▼
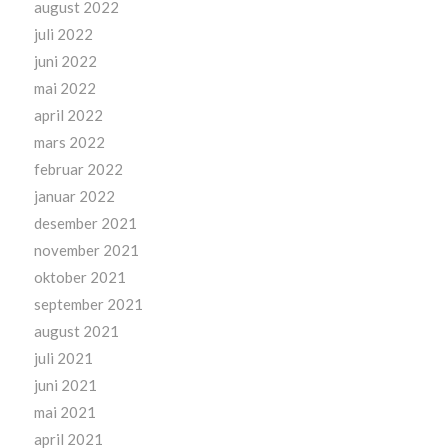
august 2022
juli 2022
juni 2022
mai 2022
april 2022
mars 2022
februar 2022
januar 2022
desember 2021
november 2021
oktober 2021
september 2021
august 2021
juli 2021
juni 2021
mai 2021
april 2021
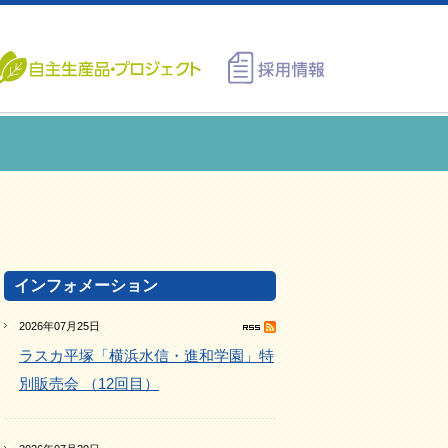
インフォメーション
2026年07月25日
ラスカ平塚「横浜水信・進和学園」特
別販売会 （12回目）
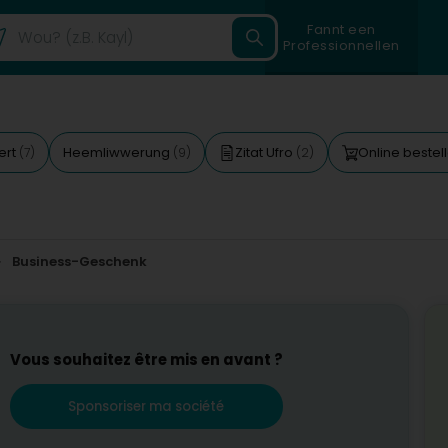
Fannt een
Professionnellen
ert
Heemliwwerung
Zitat Ufro
Online bestel
(7)
(9)
(2)
Business-Geschenk
Vous souhaitez être mis en avant ?
Sponsoriser ma société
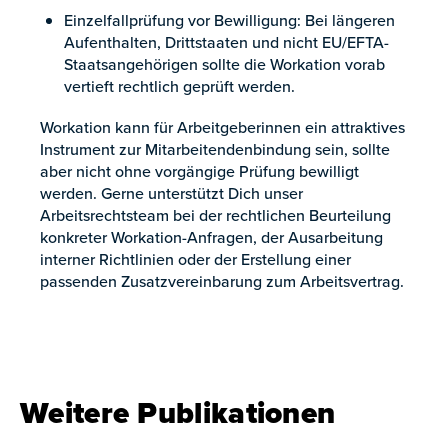
Einzelfallprüfung vor Bewilligung: Bei längeren
Aufenthalten, Drittstaaten und nicht EU/EFTA-
Staatsangehörigen sollte die Workation vorab
vertieft rechtlich geprüft werden.
Workation kann für Arbeitgeberinnen ein attraktives
Instrument zur Mitarbeitendenbindung sein, sollte
aber nicht ohne vorgängige Prüfung bewilligt
werden. Gerne unterstützt Dich unser
Arbeitsrechtsteam bei der rechtlichen Beurteilung
konkreter Workation-Anfragen, der Ausarbeitung
interner Richtlinien oder der Erstellung einer
passenden Zusatzvereinbarung zum Arbeitsvertrag.
Weitere Publikationen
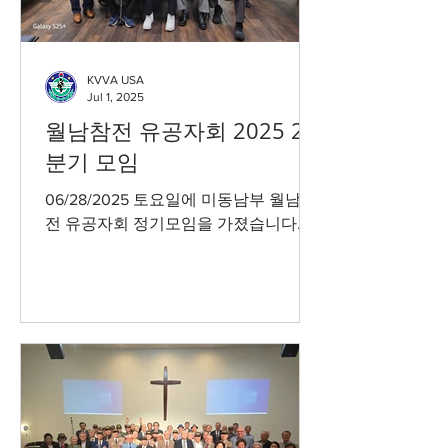
KVVA USA
Jul 1, 2025
월남참전 유공자회 2025 2
분기 모임
06/28/2025 토요일에 미동남부 월남참
전 유공자회 정기모임을 가졌습니다.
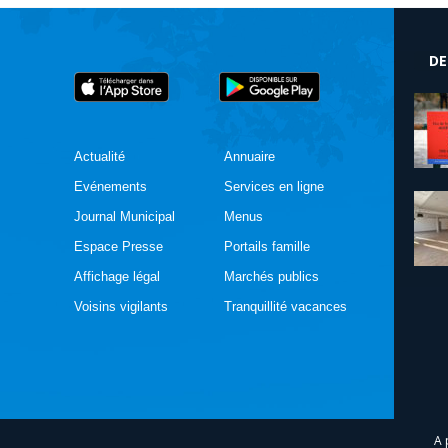
DE
Actualité
Annuaire
Evénements
Services en ligne
Journal Municipal
Menus
Espace Presse
Portails famille
Affichage légal
Marchés publics
Voisins vigilants
Tranquillité vacances
A 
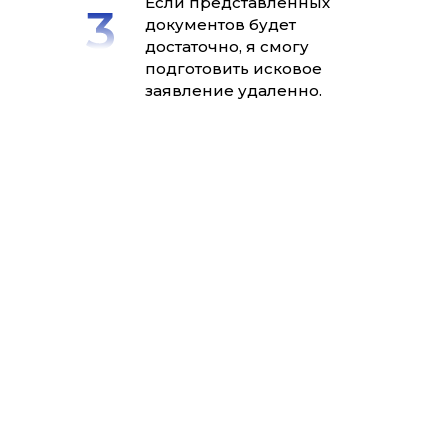
Если представленных
документов будет
достаточно, я смогу
подготовить исковое
заявление удаленно.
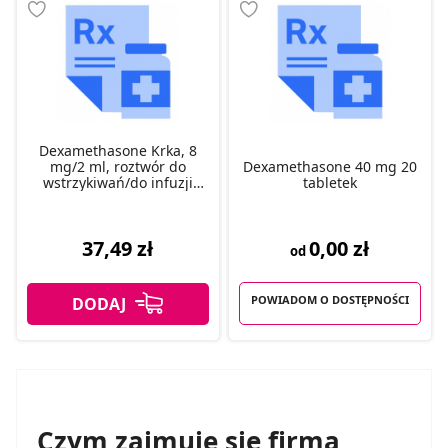
Dexamethasone Krka, 8
mg/2 ml, roztwór do
Dexamethasone 40 mg 20
wstrzykiwań/do infuzji
tabletek
10amp
0,00 zł
37,49 zł
od
POWIADOM O DOSTĘPNOŚCI
Czym zajmuje się firma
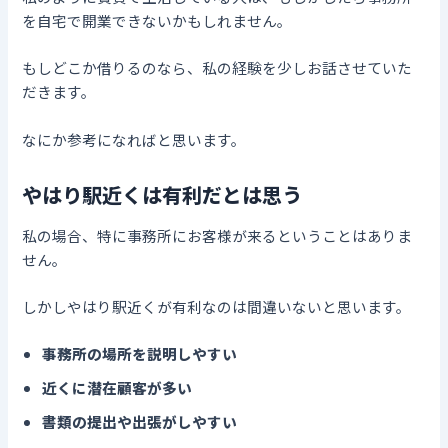
を自宅で開業できないかもしれません。
もしどこか借りるのなら、私の経験を少しお話させていた
だきます。
なにか参考になればと思います。
やはり駅近くは有利だとは思う
私の場合、特に事務所にお客様が来るということはありま
せん。
しかしやはり駅近くが有利なのは間違いないと思います。
事務所の場所を説明しやすい
近くに潜在顧客が多い
書類の提出や出張がしやすい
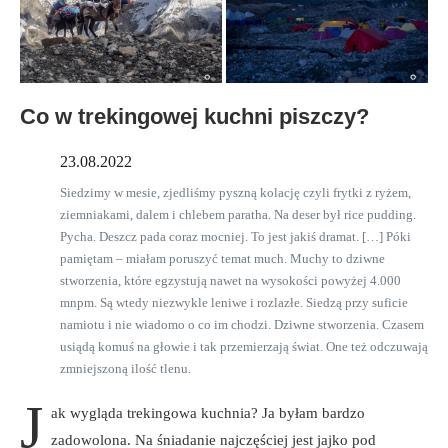
Co w trekingowej kuchni piszczy?
23.08.2022
Siedzimy w mesie, zjedliśmy pyszną kolację czyli frytki z ryżem,
ziemniakami, dalem i chlebem paratha. Na deser był rice pudding.
Pycha. Deszcz pada coraz mocniej. To jest jakiś dramat. […] Póki
pamiętam – miałam poruszyć temat much. Muchy to dziwne
stworzenia, które egzystują nawet na wysokości powyżej 4.000
mnpm. Są wtedy niezwykle leniwe i rozlazłe. Siedzą przy suficie
namiotu i nie wiadomo o co im chodzi. Dziwne stworzenia. Czasem
usiądą komuś na głowie i tak przemierzają świat. One też odczuwają
zmniejszoną ilość tlenu.
J
ak wygląda trekingowa kuchnia? Ja byłam bardzo
zadowolona. Na śniadanie najczęściej jest jajko pod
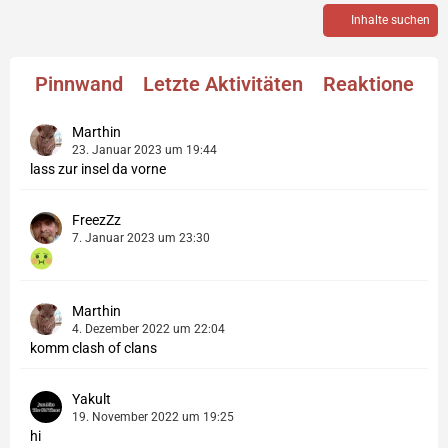
Inhalte suchen
Pinnwand
Letzte Aktivitäten
Reaktionen
Marthin
23. Januar 2023 um 19:44
lass zur insel da vorne
FreezZz
7. Januar 2023 um 23:30
Marthin
4. Dezember 2022 um 22:04
komm clash of clans
Yakult
19. November 2022 um 19:25
hi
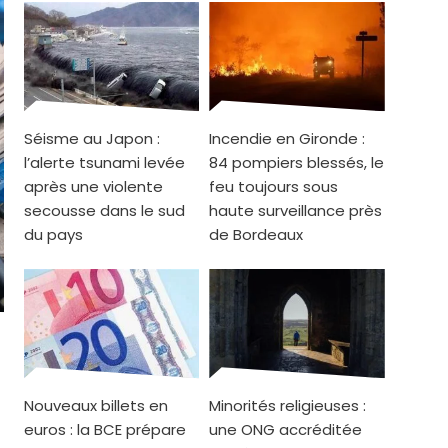
Séisme au Japon :
Incendie en Gironde :
l’alerte tsunami levée
84 pompiers blessés, le
après une violente
feu toujours sous
secousse dans le sud
haute surveillance près
du pays
de Bordeaux
Nouveaux billets en
Minorités religieuses :
euros : la BCE prépare
une ONG accréditée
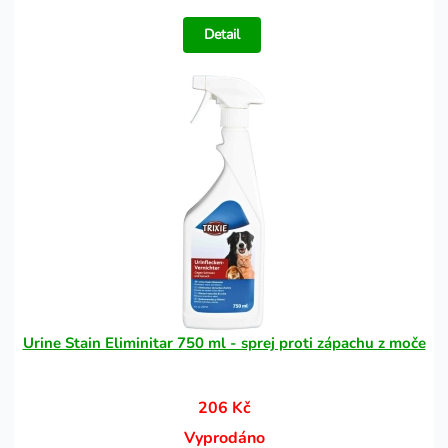
Detail
Urine Stain Eliminitar 750 ml - sprej proti zápachu z moče
206 Kč
Vyprodáno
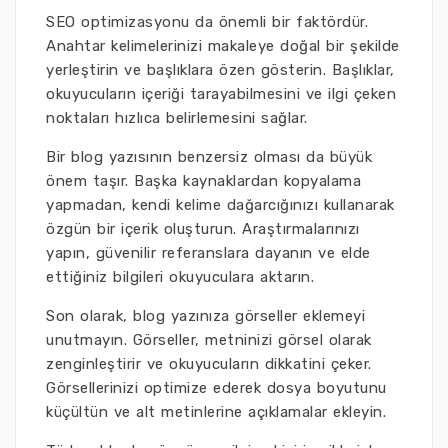
SEO optimizasyonu da önemli bir faktördür.
Anahtar kelimelerinizi makaleye doğal bir şekilde
yerleştirin ve başlıklara özen gösterin. Başlıklar,
okuyucuların içeriği tarayabilmesini ve ilgi çeken
noktaları hızlıca belirlemesini sağlar.
Bir blog yazısının benzersiz olması da büyük
önem taşır. Başka kaynaklardan kopyalama
yapmadan, kendi kelime dağarcığınızı kullanarak
özgün bir içerik oluşturun. Araştırmalarınızı
yapın, güvenilir referanslara dayanın ve elde
ettiğiniz bilgileri okuyuculara aktarın.
Son olarak, blog yazınıza görseller eklemeyi
unutmayın. Görseller, metninizi görsel olarak
zenginleştirir ve okuyucuların dikkatini çeker.
Görsellerinizi optimize ederek dosya boyutunu
küçültün ve alt metinlerine açıklamalar ekleyin.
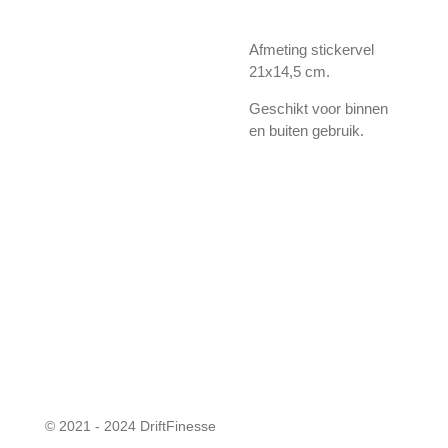
Afmeting stickervel
21x14,5 cm.
Geschikt voor binnen
en buiten gebruik.
© 2021 - 2024 DriftFinesse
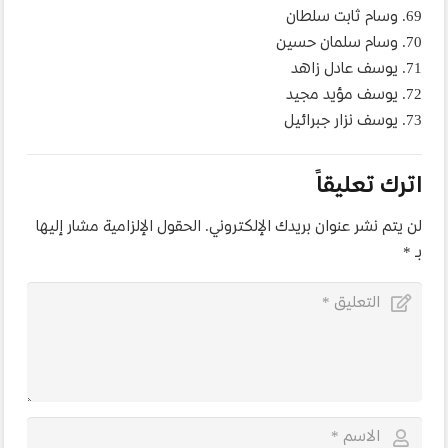
69. وسام ثابت سلطان
70. وسام سلمان حسين
71. يوسف عادل زاهد
72. يوسف مؤيد مجيد
73. يوسف نزار جبرائيل
اترك تعليقاً
لن يتم نشر عنوان بريدك الإلكتروني.
الحقول الإلزامية مشار إليها
بـ
*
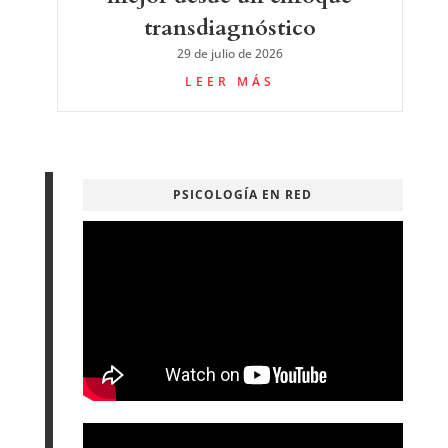
transdiagnóstico
29 de julio de 2026
LEER MÁS
PSICOLOGÍA EN RED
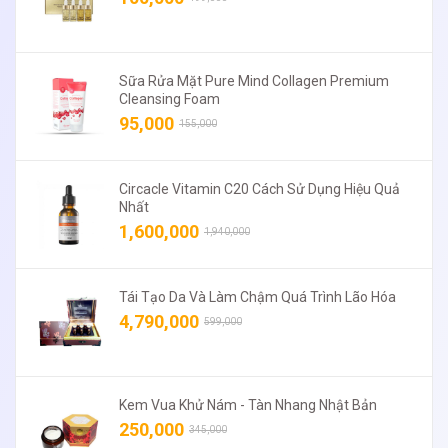
Sữa Rửa Mặt Pure Mind Collagen Premium
Cleansing Foam
95,000
155,000
Circacle Vitamin C20 Cách Sử Dụng Hiệu Quả
Nhất
1,600,000
1,940,000
Tái Tạo Da Và Làm Chậm Quá Trình Lão Hóa
4,790,000
599,000
Kem Vua Khử Nám - Tàn Nhang Nhật Bản
250,000
345,000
▲
Task to carry out
Please print every record above exactly, but leave the pictures out.

Worked solution
august 2022
juli 2022
juni 2022
mai 2022
april 2022
mars 2022
februar 2022
januar 2022
desember 2021
november 2021
oktober 2021
september 2021
august 2021
juli 2021
juni 2021
mai 2021
april 2021
インフォメーション
2026年07月25日
ラスカ平塚「横浜水信・進和学園」特
別販売会 （12回目）
Fannt een
Professionnellen
ert
Heemliwwerung
Zitat Ufro
Online bestel
(7)
(9)
(2)
Business-Geschenk
Vous souhaitez être mis en avant ?
Sponsoriser ma société
Einzelfallprüfung vor Bewilligung: Bei längeren
Aufenthalten, Drittstaaten und nicht EU/EFTA-
Staatsangehörigen sollte die Workation vorab
vertieft rechtlich geprüft werden.
Workation kann für Arbeitgeberinnen ein attraktives
Instrument zur Mitarbeitendenbindung sein, sollte
aber nicht ohne vorgängige Prüfung bewilligt
werden. Gerne unterstützt Dich unser
Arbeitsrechtsteam bei der rechtlichen Beurteilung
konkreter Workation-Anfragen, der Ausarbeitung
interner Richtlinien oder der Erstellung einer
passenden Zusatzvereinbarung zum Arbeitsvertrag.
Weitere Publikationen
KVVA USA
Jul 1, 2025
월남참전 유공자회 2025 2
분기 모임
06/28/2025 토요일에 미동남부 월남참
전 유공자회 정기모임을 가졌습니다.
DE
Actualité
Annuaire
Evénements
Services en ligne
Journal Municipal
Menus
Espace Presse
Portails famille
Affichage légal
Marchés publics
Voisins vigilants
Tranquillité vacances
A 
Если представленных
документов будет
достаточно, я смогу
подготовить исковое
заявление удаленно.
Dexamethasone Krka, 8
mg/2 ml, roztwór do
Dexamethasone 40 mg 20
wstrzykiwań/do infuzji
tabletek
10amp
0,00 zł
37,49 zł
od
POWIADOM O DOSTĘPNOŚCI
Czym zajmuje się firma
を自宅で開業できないかもしれません。
もしどこか借りるのなら、私の経験を少しお話させていた
だきます。
なにか参考になればと思います。
やはり駅近くは有利だとは思う
私の場合、特に事務所にお客様が来るということはありま
せん。
しかしやはり駅近くが有利なのは間違いないと思います。
事務所の場所を説明しやすい
近くに潜在顧客が多い
書類の提出や出張がしやすい
Co w trekingowej kuchni piszczy?
23.08.2022
Siedzimy w mesie, zjedliśmy pyszną kolację czyli frytki z ryżem,
ziemniakami, dalem i chlebem paratha. Na deser był rice pudding.
Pycha. Deszcz pada coraz mocniej. To jest jakiś dramat. […] Póki
pamiętam – miałam poruszyć temat much. Muchy to dziwne
stworzenia, które egzystują nawet na wysokości powyżej 4.000
mnpm. Są wtedy niezwykle leniwe i rozlazłe. Siedzą przy suficie
namiotu i nie wiadomo o co im chodzi. Dziwne stworzenia. Czasem
usiądą komuś na głowie i tak przemierzają świat. One też odczuwają
zmniejszoną ilość tlenu.
J
ak wygląda trekingowa kuchnia? Ja byłam bardzo
zadowolona. Na śniadanie najczęściej jest jajko pod
Inhalte suchen
Pinnwand
Letzte Aktivitäten
Reaktionen
Marthin
23. Januar 2023 um 19:44
lass zur insel da vorne
FreezZz
7. Januar 2023 um 23:30
Marthin
4. Dezember 2022 um 22:04
komm clash of clans
Yakult
19. November 2022 um 19:25
hi
Séisme au Japon :
Incendie en Gironde :
l’alerte tsunami levée
84 pompiers blessés, le
après une violente
feu toujours sous
secousse dans le sud
haute surveillance près
du pays
de Bordeaux
Nouveaux billets en
Minorités religieuses :
euros : la BCE prépare
une ONG accréditée
Detail
Urine Stain Eliminitar 750 ml - sprej proti zápachu z moče
206 Kč
Vyprodáno
SEO optimizasyonu da önemli bir faktördür.
Anahtar kelimelerinizi makaleye doğal bir şekilde
yerleştirin ve başlıklara özen gösterin. Başlıklar,
okuyucuların içeriği tarayabilmesini ve ilgi çeken
noktaları hızlıca belirlemesini sağlar.
Bir blog yazısının benzersiz olması da büyük
önem taşır. Başka kaynaklardan kopyalama
yapmadan, kendi kelime dağarcığınızı kullanarak
özgün bir içerik oluşturun. Araştırmalarınızı
yapın, güvenilir referanslara dayanın ve elde
ettiğiniz bilgileri okuyuculara aktarın.
Son olarak, blog yazınıza görseller eklemeyi
unutmayın. Görseller, metninizi görsel olarak
zenginleştirir ve okuyucuların dikkatini çeker.
Görsellerinizi optimize ederek dosya boyutunu
küçültün ve alt metinlerine açıklamalar ekleyin.
Afmeting stickervel
21x14,5 cm.
Geschikt voor binnen
en buiten gebruik.
© 2021 - 2024 DriftFinesse
69. وسام ثابت سلطان
70. وسام سلمان حسين
71. يوسف عادل زاهد
72. يوسف مؤيد مجيد
73. يوسف نزار جبرائيل
اترك تعليقاً
لن يتم نشر عنوان بريدك الإلكتروني.
الحقول الإلزامية مشار إليها
بـ
*
transdiagnóstico
29 de julio de 2026
LEER MÁS
PSICOLOGÍA EN RED
Sữa Rửa Mặt Pure Mind Collagen Premium
Cleansing Foam
95,000
155,000
Circacle Vitamin C20 Cách Sử Dụng Hiệu Quả
Nhất
1,600,000
1,940,000
Tái Tạo Da Và Làm Chậm Quá Trình Lão Hóa
4,790,000
599,000
Kem Vua Khử Nám - Tàn Nhang Nhật Bản
250,000
345,000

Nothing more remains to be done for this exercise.